John M. Dlugosz has asked for the wisdom of the Perl Monks concerning the following question:

Is there a way to write a regex that will match a truncated word? For example, if my target word is "foobar", I want to match qr/fooba$/, qr/foob$/, qr/foo$/, qr/fo$/, or qr/f$/.

—John

Replies are listed 'Best First'.
Re: Matching a truncated word
by grinder (Bishop) on Jul 31, 2001 at 21:09 UTC
    Match the other way around:

    perl -le '$x = shift; print 1 if $x and "foobar" =~ /^\Q$x/'

    update: added a first test to stop empty $x's from matching (thanks Sifmole), and a \Q in the regex as per the Perl Cookbook. Also note that in Real Life I would of course say 'foobar' and not "foobar", but that's neither here nor there.

    --
    g r i n d e r
      Minor nitpick, you will test true for the empty case which is not correct.
    A reply falls below the community's threshold of quality. You may see it by logging in.
Re: Matching a truncated word
by ChemBoy (Priest) on Jul 31, 2001 at 21:12 UTC

    I think that in this case the best approach uses substr:

    my $matched = do { my $i = length $_; $_ eq substr "foobar",0,$i; };
    or alternatively
    my $matched = ($_ eq substr "foobar",0,length);
    (if we're going to use special variables, may as well do it right...)

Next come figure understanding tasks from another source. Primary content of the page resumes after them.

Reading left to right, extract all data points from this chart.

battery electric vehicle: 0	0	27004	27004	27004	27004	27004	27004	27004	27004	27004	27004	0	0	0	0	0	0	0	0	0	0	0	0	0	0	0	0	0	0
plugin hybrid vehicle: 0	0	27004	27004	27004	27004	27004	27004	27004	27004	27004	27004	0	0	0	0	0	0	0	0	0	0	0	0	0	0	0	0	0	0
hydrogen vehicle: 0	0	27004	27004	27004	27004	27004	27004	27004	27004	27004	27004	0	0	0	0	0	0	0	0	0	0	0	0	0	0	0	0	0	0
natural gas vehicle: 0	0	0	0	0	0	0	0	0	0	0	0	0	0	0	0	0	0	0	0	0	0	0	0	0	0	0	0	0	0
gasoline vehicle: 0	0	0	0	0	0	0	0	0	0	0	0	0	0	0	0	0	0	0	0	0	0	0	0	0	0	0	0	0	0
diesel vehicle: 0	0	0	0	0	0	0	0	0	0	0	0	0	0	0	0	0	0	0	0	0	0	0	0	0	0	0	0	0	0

    The idea is from the CB discussion that led to <plug type="shameless">this snippet </plug>, which seems to work--I am hopeful therefore that this will also work. :-)

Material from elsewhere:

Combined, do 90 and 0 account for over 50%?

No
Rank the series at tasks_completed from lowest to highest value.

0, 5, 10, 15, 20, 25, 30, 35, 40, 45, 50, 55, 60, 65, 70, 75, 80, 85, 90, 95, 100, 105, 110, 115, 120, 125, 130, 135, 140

    If God had meant us to fly, he would *never* have given us the railroads.
        --Michael Flanders

Re: Matching a truncated word
by dragonchild (Archbishop) on Jul 31, 2001 at 20:54 UTC
    Well, one possibility isn't to use a regex, but instead to do something like:

    my @word = split //, $word_to_match; my $match = 0; for (0 .. $#word) { $match = 1 && last if $word_to_compare eq join //, @word[0..$_]; } print "Matched!\n" if $match;
    A reply falls below the community's threshold of quality. You may see it by logging in.
Re: Matching a truncated word
by Sifmole (Chaplain) on Jul 31, 2001 at 21:01 UTC
    how about?
    $f =~ /f(o(o(b(a(r)?)?)?)?)?$/
      Wow, is that ugly. I frequently have a difficult time with nested parens in regexes, so I wrote a quick test script to use this regex to figure out where $1, $2 etc would go:
      #!/usr/bin/perl -w $string="foobar"; if ($string =~ /(f(o(o(b(a(r)?)?)?)?)?)$/) { print "$1\n"; print "$2\n"; print "$3\n"; }
      There is nothing really earth-shattering in the results:
      foobar oobar obar
      So essentially, this will do very much what I suppose John wants to do, as the most complete match goes to $1.

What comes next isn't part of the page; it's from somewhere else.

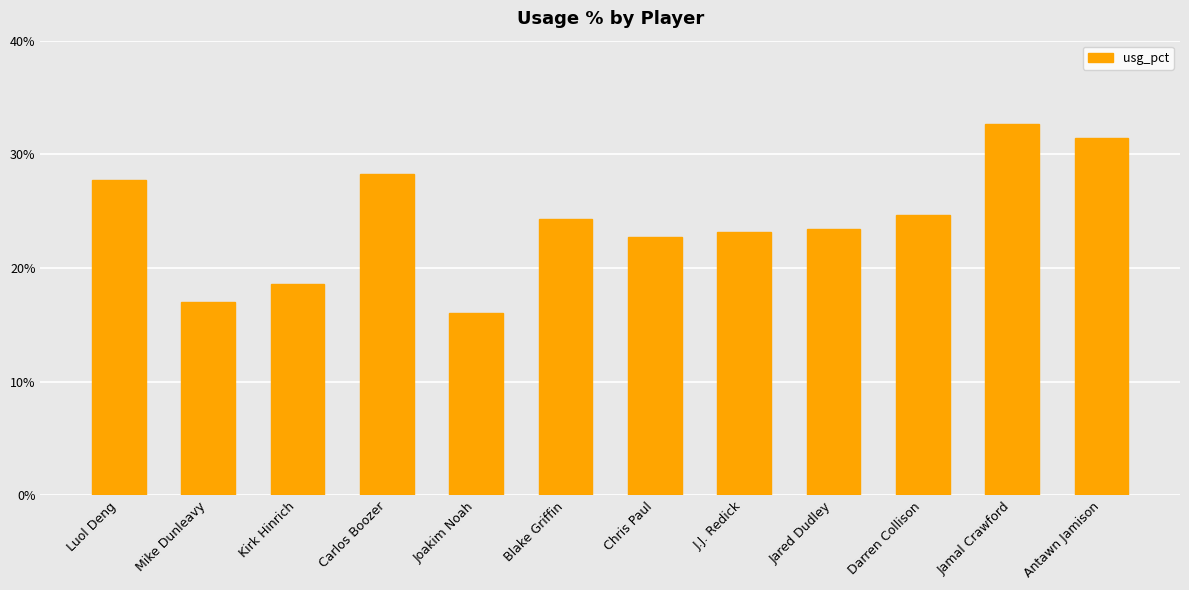

Which category has the lowest value across all series?

Joakim Noah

      Very nice, Sifmole, but I bet this tends to be a pretty slow regex.

      Scott

        I didn't test the speed, but I wouldn't be surprised to find out that it was slow. There are better ways to do this as are shown below; I however decided to be literal and present a regex to do what he wanted, since that was what he asked. :)
Re: Matching a truncated word
by John M. Dlugosz (Monsignor) on Jul 31, 2001 at 23:07 UTC
    Clarification: It should match the truncated piece of the last word, but the string being searched contains stuff before that. E.g.
    $text= "This sentence ends in foob"; # truncated from "...foobar" $text =~ /foobar$/; $text =~ /fooba$/; $text =~ /foob$/; ... etc. ...
      Hopefully this isn't too obfuscated. I've tried to restrain myself here. The trunc_match function creates a regular expression for any given input string, and should handle wierd stuff to by virtue of the qr() operator.
      sub trunc_match { my ($what) = @_; my @bits; for (1..length $what) { push (@bits,$what); chop $what; } return '('.join ('|', map { quotemeta($_) } @bits).')$'; } my $rx = trunc_match ("foobar"); $_ = "This sentence ends in foob"; if (/$rx/) { print "Truncated, ends in '$1'\n"; }
      The format of the regex is something like:
      (foobar|fooba|foob|foo|fo|f)$
      So you get whatever you're looking for in $1, or the returned array if you're brave enough to use /g.

      Update:
      For some reason, I had confused qr with quotemeta, and so I am updating the code here to be more sensible in that regard. Thanks, once again, Hofmator.
        That's an interesting use of qr// to escape out the individual parts, instead of using logic involving \Q..\E. I like the idea, since it avoids the confusion of escape chars in strings vs. in regex, and multiple levels of escaping. I'll be sure to remember that.